• _Exercise instructions_: Print the listing below word for word, but drop any pictures it contains.

• _Recorded information_:
=== Begin Enclosure ===
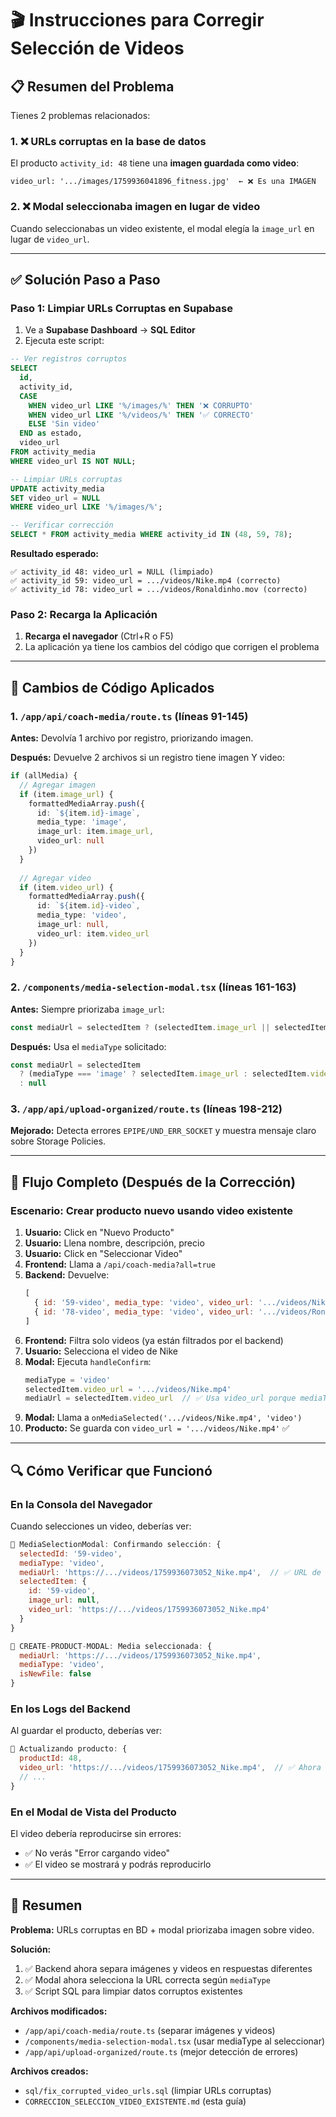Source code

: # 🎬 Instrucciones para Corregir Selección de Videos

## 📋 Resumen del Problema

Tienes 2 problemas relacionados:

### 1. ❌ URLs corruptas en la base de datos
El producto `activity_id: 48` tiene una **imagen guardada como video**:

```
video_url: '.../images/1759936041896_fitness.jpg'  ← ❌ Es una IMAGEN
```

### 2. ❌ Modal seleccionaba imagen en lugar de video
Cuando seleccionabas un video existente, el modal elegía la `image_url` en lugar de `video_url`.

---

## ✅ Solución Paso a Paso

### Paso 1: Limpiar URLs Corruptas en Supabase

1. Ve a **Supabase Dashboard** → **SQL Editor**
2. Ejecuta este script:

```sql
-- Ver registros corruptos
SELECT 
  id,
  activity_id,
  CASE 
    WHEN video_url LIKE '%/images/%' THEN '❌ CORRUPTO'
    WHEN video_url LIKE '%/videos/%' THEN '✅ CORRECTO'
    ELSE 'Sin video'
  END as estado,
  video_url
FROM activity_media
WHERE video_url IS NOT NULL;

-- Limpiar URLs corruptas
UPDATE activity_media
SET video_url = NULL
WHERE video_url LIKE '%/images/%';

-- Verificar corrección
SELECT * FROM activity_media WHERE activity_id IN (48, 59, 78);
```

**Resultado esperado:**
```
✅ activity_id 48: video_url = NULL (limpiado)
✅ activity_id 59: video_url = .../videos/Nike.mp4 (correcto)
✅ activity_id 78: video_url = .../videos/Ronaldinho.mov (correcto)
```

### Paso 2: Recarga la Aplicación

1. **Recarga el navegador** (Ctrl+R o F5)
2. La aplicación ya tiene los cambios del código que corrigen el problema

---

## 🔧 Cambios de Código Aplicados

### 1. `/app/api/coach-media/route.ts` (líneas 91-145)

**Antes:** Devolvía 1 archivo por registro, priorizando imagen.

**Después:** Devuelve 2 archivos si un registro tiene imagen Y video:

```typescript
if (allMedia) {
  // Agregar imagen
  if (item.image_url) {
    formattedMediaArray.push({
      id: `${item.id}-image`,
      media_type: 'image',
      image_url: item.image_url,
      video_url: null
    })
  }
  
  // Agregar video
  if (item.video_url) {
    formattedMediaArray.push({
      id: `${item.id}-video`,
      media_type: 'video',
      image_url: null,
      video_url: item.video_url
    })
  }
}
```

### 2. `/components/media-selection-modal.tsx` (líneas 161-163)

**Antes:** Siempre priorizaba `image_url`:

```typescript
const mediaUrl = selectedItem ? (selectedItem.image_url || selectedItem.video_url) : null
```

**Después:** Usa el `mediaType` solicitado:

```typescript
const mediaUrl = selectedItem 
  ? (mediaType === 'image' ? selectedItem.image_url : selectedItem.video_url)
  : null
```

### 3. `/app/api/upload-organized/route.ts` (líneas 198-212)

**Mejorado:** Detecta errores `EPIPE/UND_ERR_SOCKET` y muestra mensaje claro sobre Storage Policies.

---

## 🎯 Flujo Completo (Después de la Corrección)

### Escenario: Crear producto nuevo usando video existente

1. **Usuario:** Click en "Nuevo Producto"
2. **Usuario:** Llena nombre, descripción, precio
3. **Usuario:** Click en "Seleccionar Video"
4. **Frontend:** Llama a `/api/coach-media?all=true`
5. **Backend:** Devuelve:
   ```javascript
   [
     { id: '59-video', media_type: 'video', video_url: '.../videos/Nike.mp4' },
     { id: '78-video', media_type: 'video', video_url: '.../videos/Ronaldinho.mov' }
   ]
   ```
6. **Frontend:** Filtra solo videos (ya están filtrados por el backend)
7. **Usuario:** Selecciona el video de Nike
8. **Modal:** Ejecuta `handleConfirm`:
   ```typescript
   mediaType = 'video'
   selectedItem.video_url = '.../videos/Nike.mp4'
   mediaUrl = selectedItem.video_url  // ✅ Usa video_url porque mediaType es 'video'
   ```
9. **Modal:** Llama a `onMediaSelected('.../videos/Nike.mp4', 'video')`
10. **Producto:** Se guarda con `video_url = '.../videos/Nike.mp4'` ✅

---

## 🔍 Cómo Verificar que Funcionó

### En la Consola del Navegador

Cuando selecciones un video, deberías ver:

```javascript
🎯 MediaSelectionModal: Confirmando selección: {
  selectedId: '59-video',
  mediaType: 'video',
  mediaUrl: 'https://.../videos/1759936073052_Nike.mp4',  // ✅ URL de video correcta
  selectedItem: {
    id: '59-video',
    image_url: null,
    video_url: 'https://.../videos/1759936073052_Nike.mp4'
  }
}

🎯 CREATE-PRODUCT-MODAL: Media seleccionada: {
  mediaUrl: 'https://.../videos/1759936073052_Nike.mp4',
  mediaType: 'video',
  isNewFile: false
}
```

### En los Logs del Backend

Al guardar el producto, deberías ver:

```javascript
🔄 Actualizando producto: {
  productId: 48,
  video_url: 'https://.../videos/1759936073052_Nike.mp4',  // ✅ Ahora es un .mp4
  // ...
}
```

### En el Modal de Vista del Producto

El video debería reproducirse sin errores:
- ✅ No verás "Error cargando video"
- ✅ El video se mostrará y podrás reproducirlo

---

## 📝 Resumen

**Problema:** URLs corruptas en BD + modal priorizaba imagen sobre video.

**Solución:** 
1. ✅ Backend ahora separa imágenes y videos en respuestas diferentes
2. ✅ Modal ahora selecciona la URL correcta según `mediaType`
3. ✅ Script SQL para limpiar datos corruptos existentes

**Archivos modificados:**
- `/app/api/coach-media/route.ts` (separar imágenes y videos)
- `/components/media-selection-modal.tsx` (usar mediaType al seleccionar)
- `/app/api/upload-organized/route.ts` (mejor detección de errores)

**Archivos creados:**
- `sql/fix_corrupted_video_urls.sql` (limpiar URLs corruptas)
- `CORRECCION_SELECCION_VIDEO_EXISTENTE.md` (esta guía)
=== End Enclosure ===
• _Exercise output_:
Source code

: # 🎬 Instrucciones para Corregir Selección de Videos

## 📋 Resumen del Problema

Tienes 2 problemas relacionados:

### 1. ❌ URLs corruptas en la base de datos
El producto `activity_id: 48` tiene una **imagen guardada como video**:

```
video_url: '.../images/1759936041896_fitness.jpg'  ← ❌ Es una IMAGEN
```

### 2. ❌ Modal seleccionaba imagen en lugar de video
Cuando seleccionabas un video existente, el modal elegía la `image_url` en lugar de `video_url`.

---

## ✅ Solución Paso a Paso

### Paso 1: Limpiar URLs Corruptas en Supabase

1. Ve a **Supabase Dashboard** → **SQL Editor**
2. Ejecuta este script:

```sql
-- Ver registros corruptos
SELECT 
  id,
  activity_id,
  CASE 
    WHEN video_url LIKE '%/images/%' THEN '❌ CORRUPTO'
    WHEN video_url LIKE '%/videos/%' THEN '✅ CORRECTO'
    ELSE 'Sin video'
  END as estado,
  video_url
FROM activity_media
WHERE video_url IS NOT NULL;

-- Limpiar URLs corruptas
UPDATE activity_media
SET video_url = NULL
WHERE video_url LIKE '%/images/%';

-- Verificar corrección
SELECT * FROM activity_media WHERE activity_id IN (48, 59, 78);
```

**Resultado esperado:**
```
✅ activity_id 48: video_url = NULL (limpiado)
✅ activity_id 59: video_url = .../videos/Nike.mp4 (correcto)
✅ activity_id 78: video_url = .../videos/Ronaldinho.mov (correcto)
```

### Paso 2: Recarga la Aplicación

1. **Recarga el navegador** (Ctrl+R o F5)
2. La aplicación ya tiene los cambios del código que corrigen el problema

---

## 🔧 Cambios de Código Aplicados

### 1. `/app/api/coach-media/route.ts` (líneas 91-145)

**Antes:** Devolvía 1 archivo por registro, priorizando imagen.

**Después:** Devuelve 2 archivos si un registro tiene imagen Y video:

```typescript
if (allMedia) {
  // Agregar imagen
  if (item.image_url) {
    formattedMediaArray.push({
      id: `${item.id}-image`,
      media_type: 'image',
      image_url: item.image_url,
      video_url: null
    })
  }
  
  // Agregar video
  if (item.video_url) {
    formattedMediaArray.push({
      id: `${item.id}-video`,
      media_type: 'video',
      image_url: null,
      video_url: item.video_url
    })
  }
}
```

### 2. `/components/media-selection-modal.tsx` (líneas 161-163)

**Antes:** Siempre priorizaba `image_url`:

```typescript
const mediaUrl = selectedItem ? (selectedItem.image_url || selectedItem.video_url) : null
```

**Después:** Usa el `mediaType` solicitado:

```typescript
const mediaUrl = selectedItem 
  ? (mediaType === 'image' ? selectedItem.image_url : selectedItem.video_url)
  : null
```

### 3. `/app/api/upload-organized/route.ts` (líneas 198-212)

**Mejorado:** Detecta errores `EPIPE/UND_ERR_SOCKET` y muestra mensaje claro sobre Storage Policies.

---

## 🎯 Flujo Completo (Después de la Corrección)

### Escenario: Crear producto nuevo usando video existente

1. **Usuario:** Click en "Nuevo Producto"
2. **Usuario:** Llena nombre, descripción, precio
3. **Usuario:** Click en "Seleccionar Video"
4. **Frontend:** Llama a `/api/coach-media?all=true`
5. **Backend:** Devuelve:
   ```javascript
   [
     { id: '59-video', media_type: 'video', video_url: '.../videos/Nike.mp4' },
     { id: '78-video', media_type: 'video', video_url: '.../videos/Ronaldinho.mov' }
   ]
   ```
6. **Frontend:** Filtra solo videos (ya están filtrados por el backend)
7. **Usuario:** Selecciona el video de Nike
8. **Modal:** Ejecuta `handleConfirm`:
   ```typescript
   mediaType = 'video'
   selectedItem.video_url = '.../videos/Nike.mp4'
   mediaUrl = selectedItem.video_url  // ✅ Usa video_url porque mediaType es 'video'
   ```
9. **Modal:** Llama a `onMediaSelected('.../videos/Nike.mp4', 'video')`
10. **Producto:** Se guarda con `video_url = '.../videos/Nike.mp4'` ✅

---

## 🔍 Cómo Verificar que Funcionó

### En la Consola del Navegador

Cuando selecciones un video, deberías ver:

```javascript
🎯 MediaSelectionModal: Confirmando selección: {
  selectedId: '59-video',
  mediaType: 'video',
  mediaUrl: 'https://.../videos/1759936073052_Nike.mp4',  // ✅ URL de video correcta
  selectedItem: {
    id: '59-video',
    image_url: null,
    video_url: 'https://.../videos/1759936073052_Nike.mp4'
  }
}

🎯 CREATE-PRODUCT-MODAL: Media seleccionada: {
  mediaUrl: 'https://.../videos/1759936073052_Nike.mp4',
  mediaType: 'video',
  isNewFile: false
}
```

### En los Logs del Backend

Al guardar el producto, deberías ver:

```javascript
🔄 Actualizando producto: {
  productId: 48,
  video_url: 'https://.../videos/1759936073052_Nike.mp4',  // ✅ Ahora es un .mp4
  // ...
}
```

### En el Modal de Vista del Producto

El video debería reproducirse sin errores:
- ✅ No verás "Error cargando video"
- ✅ El video se mostrará y podrás reproducirlo

---

## 📝 Resumen

**Problema:** URLs corruptas en BD + modal priorizaba imagen sobre video.

**Solución:** 
1. ✅ Backend ahora separa imágenes y videos en respuestas diferentes
2. ✅ Modal ahora selecciona la URL correcta según `mediaType`
3. ✅ Script SQL para limpiar datos corruptos existentes

**Archivos modificados:**
- `/app/api/coach-media/route.ts` (separar imágenes y videos)
- `/components/media-selection-modal.tsx` (usar mediaType al seleccionar)
- `/app/api/upload-organized/route.ts` (mejor detección de errores)

**Archivos creados:**
- `sql/fix_corrupted_video_urls.sql` (limpiar URLs corruptas)
- `CORRECCION_SELECCION_VIDEO_EXISTENTE.md` (esta guía)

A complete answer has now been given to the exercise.